A lack of education and professional skills and henceforth opportunities among youth is one of the most acute challenges to overcome in the efforts to reduce poverty in Liberia. Liberian population is young: around 60 % of the total population is under 25 years old. Whereas lack of individual opportunities leads to other social problems such as drug abuse, structural problems including weak social protection systems remain a concern that should be primarily tackled at the macro-level by systems building. Our role is to continue to upscale youth vocational training and skills enhancement programs, and plan to reach out to greater numbers of young people in several counties.
Through our programs we have covered a range of actions from the provision of basic life skills and literacy training to governance and particularly civic education for peaceful electoral processes, basic financial management and micro-enterprise development, leadership skills, technical support and individual coaching. While our project experiences have been overall positive, more needs to be done to ensure the youth’s commitment to continue their enterprises in an environment that potentially puts multiple barriers on their way to self-sustainment. It is therefore important that pilot project experiences can be upscaled to additional locations, but also that the beneficiaries are offered adequate follow up and further longer-term mentoring.


Under this thematic priority we continue to provide basic literacy and numeric literacy training for youth that have limited access to formal education. We will also support adolescence to develop a vision for their lives, and will develop additional, tailored training programs for youth in communities where specific needs are identified, by considering opportunities “on the spot”; developing livelihoods and income generation locally and thereby decreasing the pressure to leave homes to seek jobs in cities. Through our coaching programs we aim to providing systematic – long-term and regular – coaching and guidance for youth in order to build their self-confidence, sense of responsibility and trust in the society.

Creating jobs and employment, especially self-employment, requires a set of administrative, financial, digital and job-specific skills. Building on our programs that provide basic literacy skills, we will strengthen follow up and further training of youth in order to equip them with professional skills. This will entail basic skills to navigate in the administrative system, encouraging formal sector development by registering businesses, basic knowledge on legal requirements of running a business, and negotiating skills.
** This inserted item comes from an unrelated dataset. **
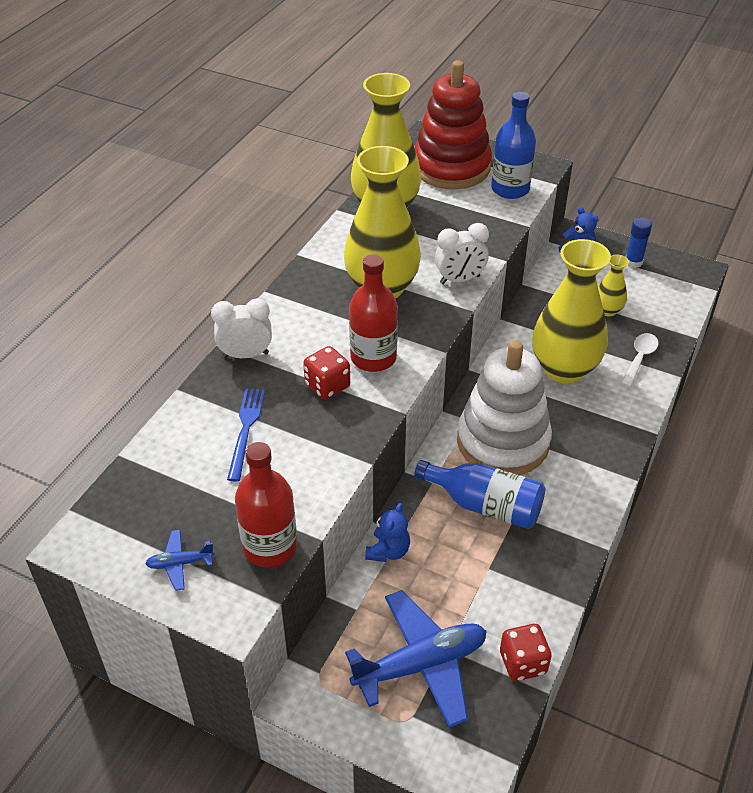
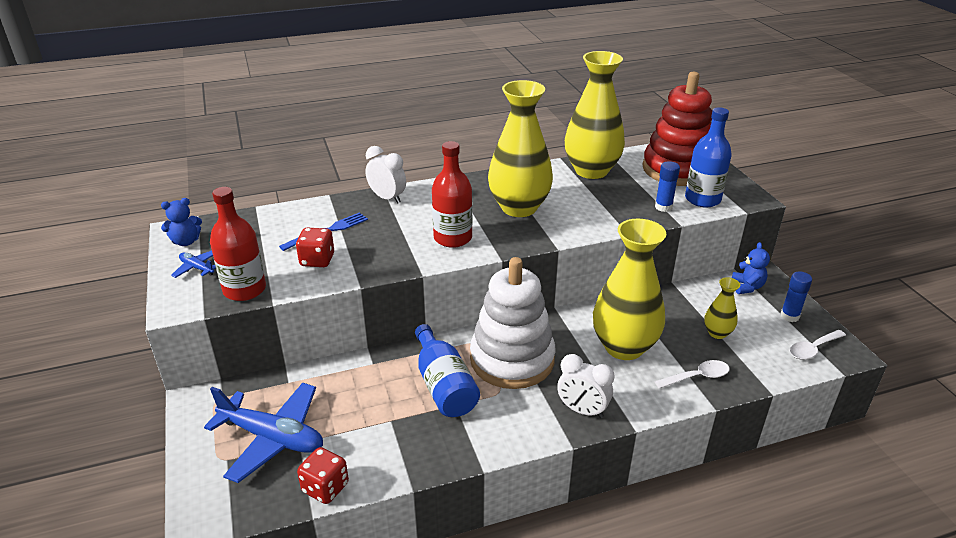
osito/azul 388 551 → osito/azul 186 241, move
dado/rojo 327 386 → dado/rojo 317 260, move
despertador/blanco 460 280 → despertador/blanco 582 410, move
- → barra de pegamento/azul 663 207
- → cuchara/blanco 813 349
With the priority geographic focus in locations where basic training programs have already been carried out, these may include for example organizational development, developing of business ideas and innovations, and drafting of business and financial plans, budgeting, marketing, development of online sales networks by using social media, finding ways to sustain business activities and customer service.
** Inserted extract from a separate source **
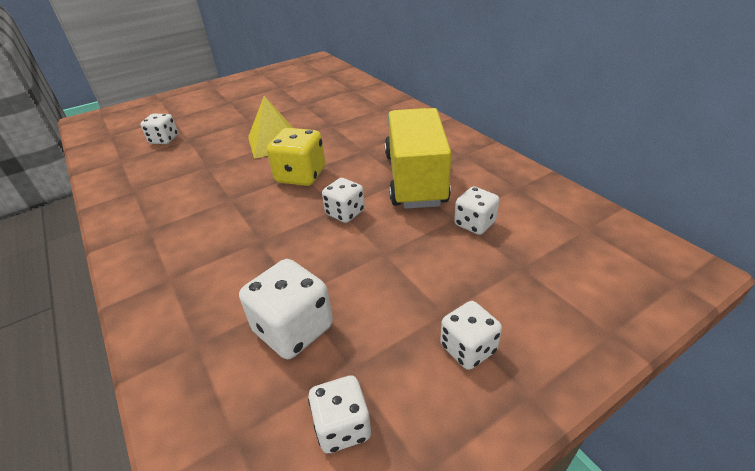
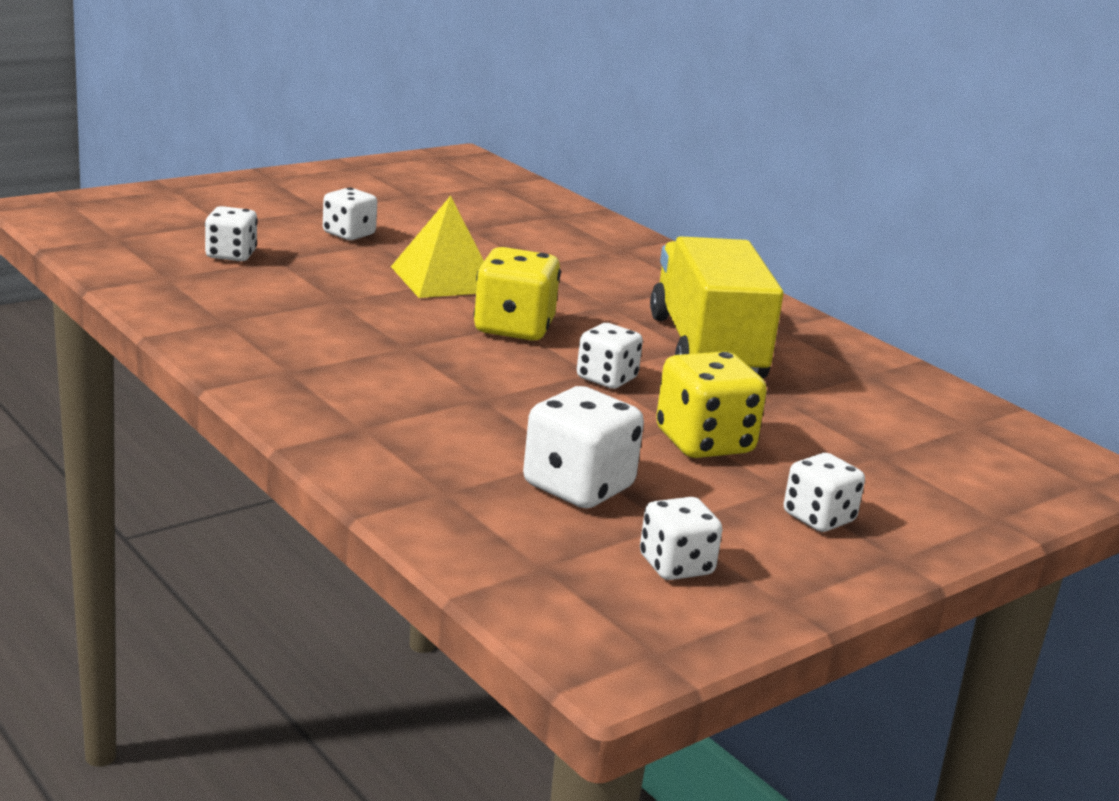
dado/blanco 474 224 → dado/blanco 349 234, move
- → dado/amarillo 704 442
We in EDUCARE believe that provision of positive prospects including meaningful employment for youth acts as an effective preventive means for grave social problems such as violence and crime, drug abuse and other threats. Whereas youth employment is a structural economic issue affecting the whole nation and should be therefore also addressed with enabling national policies, EDUCARE can contribute to youth development by providing positive role models, by mentoring on the personal opportunities and creating trust among youth to positive future. To that end, we continue to provide information and create linkages between youth and vocational training institutes, grants and loans for education, promote on-the-job traineeships and provide individual career coaching.